Beyond cholesterol: The Omega-3 index
Proposed in 2004 by Dr. Bill Harris, PhD, the Omega-3 Index measures the two primary omega-3 fatty acids in the diet - EPA and DHA. These fatty acids, found in salmon and other fatty fish, come along with other essential nutrients like selenium and vitamin D but can also be consumed through supplements derived from fish oil, krill oil, or algal oil.
Research indicates that consuming these fatty acids is independently associated with a reduced risk of coronary heart disease (CHD) death. Randomized secondary prevention studies have demonstrated that fish or fish oil consumption can decrease total and CHD mortality at about 1 g/day.
The Omega-3 Index fulfills many criteria of a risk factor, including consistent epidemiological evidence, a plausible mechanism of action, a reproducible analysis, independence from classic risk factors, modifiability, and most importantly, the demonstration that increasing levels will reduce the risk of heart events.
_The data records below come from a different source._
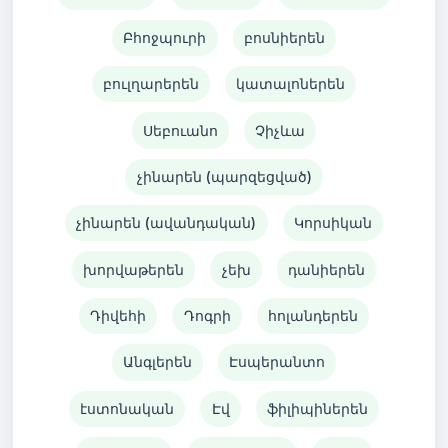
Բհոջպուրի
բոսնիերեն
բուլղարերեն
կատալոներեն
Սեբուանո
Չիչևա
չինարեն (պարզեցված)
չինարեն (ավանդական)
Կորսիկան
խորվաթերեն
չեխ
դանիերեն
Դիվեհի
Դոգրի
հոլանդերեն
Անգլերեն
Էսպերանտո
էստոնական
Էվ
ֆիլիպիներեն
In other words, it might be as important, if not more so, than your cholesterol level.
Omega-3 index risk zones:
High Risk = <4%
Intermediate Risk = 4–8%
Low Risk = >8%
Establishing the Omega-3 Index as a risk factor required clinical and laboratory experiments to generate the necessary data for validating the Omega-3 Index as a predictor of CHD death, particularly sudden cardiac death (SCD). When Dr. Harris proposed the Omega-3 Index years ago, he highlighted it as a new, physiologically relevant, easily modifiable, independent, and graded risk factor for death from CHD that could have significant clinical utility.